Since I’m dealing backhandedly, I might as well say that anyone who wants to can put the answer about Boolean topoi with NNO up at MO. Now that I’ve deaccepted my previously accepted answer, I’m open to more precise quantification of when this proof will hold.

• CommentRowNumber23.
• CommentAuthorMike Shulman
• CommentTimeAug 26th 2010

I’m pretty sure a Boolean Π-pretopos (with NNO) would suffice; I didn’t see any use of power sets. I’m not as sure about a non-Π pretopos; it seems likely to me that you’d at least want the NNO to be exponentiable, since we’re talking about lots of infinite sequences of things. Toby might be able to say more about that.

• CommentRowNumber24.
• CommentAuthorTobyBartels
• CommentTimeAug 28th 2010

A Boolean $\Pi$-pretopos is already a Boolean topos, since $2$ is a subobject classifier in any Boolean pretopos. In naïve terms, function sets and classical logic give you power sets, since $\mathcal{P}X = 2^X$ by excluded middle.

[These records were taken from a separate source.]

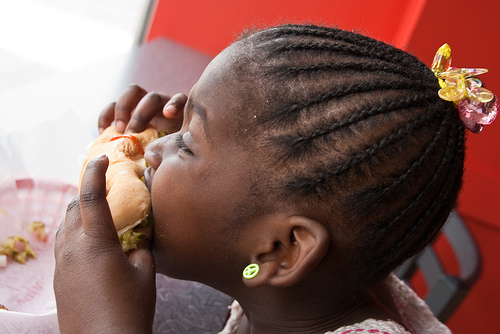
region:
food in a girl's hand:
[81, 120, 158, 255]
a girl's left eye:
[175, 130, 205, 165]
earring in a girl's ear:
[241, 261, 260, 280]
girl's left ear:
[239, 211, 328, 290]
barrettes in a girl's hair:
[431, 40, 498, 139]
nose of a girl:
[140, 138, 164, 167]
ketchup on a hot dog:
[108, 133, 140, 149]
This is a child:
[24, 14, 495, 332]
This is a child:
[32, 12, 498, 324]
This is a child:
[47, 17, 497, 327]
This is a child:
[39, 19, 493, 331]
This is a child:
[39, 14, 497, 329]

However, a Boolean pretopos with exponentiable NNO seems to be enough, and I’m pretty sure that this is weaker than a Boolean topos.

• CommentRowNumber25.
• CommentAuthorMike Shulman
• CommentTimeAug 28th 2010

A Boolean Π-pretopos is already a Boolean topos

Hmm, I knew that, but I guess it was in some other part of my brain at the time.

I wish there were more pretopoi that aren’t topoi occurring naturally in classical mathematics.